Un passe sanitaire papier et numérique - Image d'illustration

Un passe sanitaire papier et numérique - Image d'illustration - JOEL SAGET © 2019 AFP

La sanction pour l'usage de faux document peut désormais être de cinq ans d’emprisonnement et de 75.000 euros d’amende.

La majorité a décidé d'agir rapidement. Face à la multiplication d'affaires autour de faux tests Covid-19 ou de faux certificats de vaccination, la Commission des lois constitutionnelles, de la législation et de l'administration générale de la République a adopté ce mardi un amendement qui permet de durcir les sanctions.

Endiguer un marché parallèle

Porté par plusieurs députés, dont Laetitia Avia ou encore Coralie Dubost, il permet de punir l'utilisation frauduleuse de ces documents d'une peine allant jusqu'à "cinq ans d’emprisonnement et de 75.000 euros d’amende." Auparavant, cette sanction pour faux et usage de faux était limitée à 3 ans de prison et 45.000 euros d'amende, indique Politico.

Ce durcissement concerne les personnes qui feraient le trafic de ces faux documents, y compris à titre gracieux. Comme l'indiquent les instigateurs de ce texte, l'amendement a pour but d'enrayer "un marché parallèle de fabrication et de vente de faux passes sanitaires."

"Ces sollicitations se font notamment via les réseaux sociaux qui sont un lieu propice à ces services tant pour les acheteurs, que pour les vendeurs, et ce d'autant plus que ces documents ne peuvent pas toujours être qualifiés de "faux." Il convient ainsi de créer un délit spécifique à ce phénomène pour l'empêcher de se développer", apprend-on. La proposition doit désormais être débattue dans l'hémicycle.

Plusieurs condamnations

Cette décision fait écho à plusieurs affaires récentes de ce type, qui semblent s'être multipliées après les mesures autour du pass sanitaire annoncées par Emmanuel Macron.

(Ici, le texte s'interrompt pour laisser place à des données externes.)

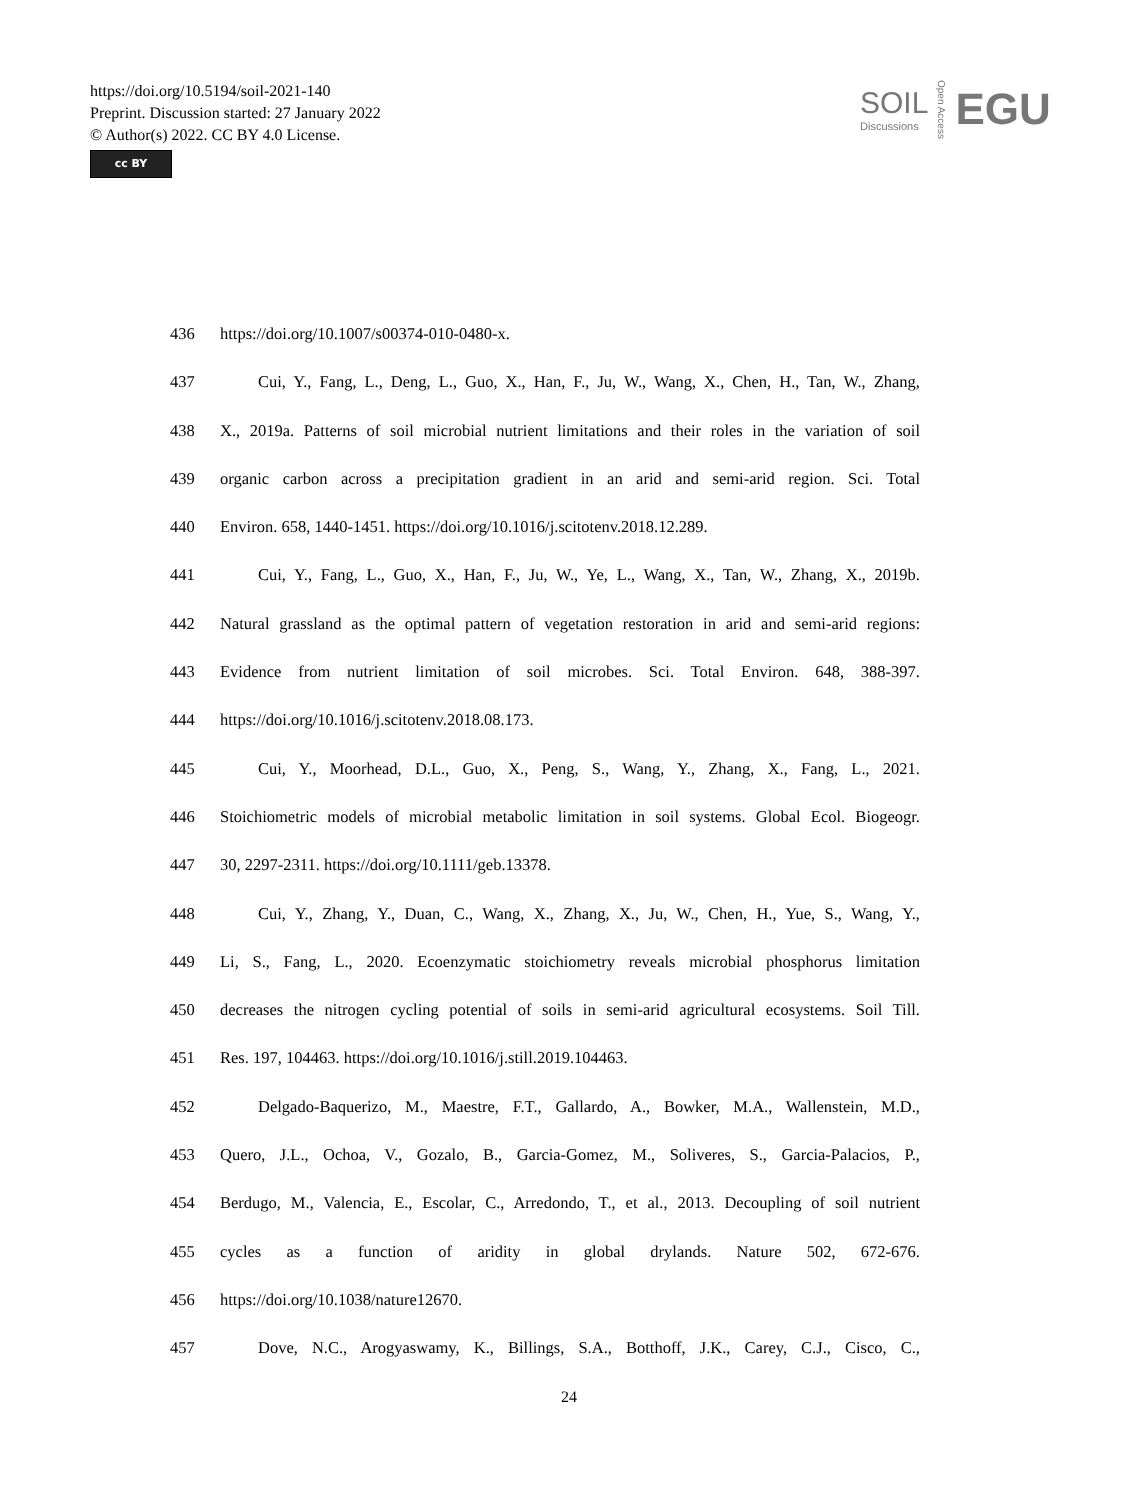https://doi.org/10.5194/soil-2021-140
Preprint. Discussion started: 27 January 2022
© Author(s) 2022. CC BY 4.0 License.
cc BY
SOIL
Discussions
Open Access
EGU
436 https://doi.org/10.1007/s00374-010-0480-x.
437 Cui, Y., Fang, L., Deng, L., Guo, X., Han, F., Ju, W., Wang, X., Chen, H., Tan, W., Zhang,
438 X., 2019a. Patterns of soil microbial nutrient limitations and their roles in the variation of soil
439 organic carbon across a precipitation gradient in an arid and semi-arid region. Sci. Total
440 Environ. 658, 1440-1451. https://doi.org/10.1016/j.scitotenv.2018.12.289.
441 Cui, Y., Fang, L., Guo, X., Han, F., Ju, W., Ye, L., Wang, X., Tan, W., Zhang, X., 2019b.
442 Natural grassland as the optimal pattern of vegetation restoration in arid and semi-arid regions:
443 Evidence from nutrient limitation of soil microbes. Sci. Total Environ. 648, 388-397.
444 https://doi.org/10.1016/j.scitotenv.2018.08.173.
445 Cui, Y., Moorhead, D.L., Guo, X., Peng, S., Wang, Y., Zhang, X., Fang, L., 2021.
446 Stoichiometric models of microbial metabolic limitation in soil systems. Global Ecol. Biogeogr.
447 30, 2297-2311. https://doi.org/10.1111/geb.13378.
448 Cui, Y., Zhang, Y., Duan, C., Wang, X., Zhang, X., Ju, W., Chen, H., Yue, S., Wang, Y.,
449 Li, S., Fang, L., 2020. Ecoenzymatic stoichiometry reveals microbial phosphorus limitation
450 decreases the nitrogen cycling potential of soils in semi-arid agricultural ecosystems. Soil Till.
451 Res. 197, 104463. https://doi.org/10.1016/j.still.2019.104463.
452 Delgado-Baquerizo, M., Maestre, F.T., Gallardo, A., Bowker, M.A., Wallenstein, M.D.,
453 Quero, J.L., Ochoa, V., Gozalo, B., Garcia-Gomez, M., Soliveres, S., Garcia-Palacios, P.,
454 Berdugo, M., Valencia, E., Escolar, C., Arredondo, T., et al., 2013. Decoupling of soil nutrient
455 cycles as a function of aridity in global drylands. Nature 502, 672-676.
456 https://doi.org/10.1038/nature12670.
457 Dove, N.C., Arogyaswamy, K., Billings, S.A., Botthoff, J.K., Carey, C.J., Cisco, C.,
24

Ainsi, une pharmacienne de Seine-Saint-Denis a été mise en examen alors qu'elle proposait de faux pass pour la somme de 200 euros l'unité. Dans le même temps, et alors que les offres se multiplient sur les réseaux sociaux, un an d'emprisonnement a été ordonné à l'encontre d'une fausse médecin qui réalisait des tests de dépistage.

Pourtant, malgré les promesses, les faux pass sanitaires et leurs QR Codes vendus en ligne ne seront d'aucune utilité. Pour les créer, les autorités ont en effet travaillé avec des spécialistes de la cryptographie afin de les sécuriser. Comme avec un document d’identité ou un billet de banque, le but est d’éviter la création de faux en ajoutant des éléments infalsifiables.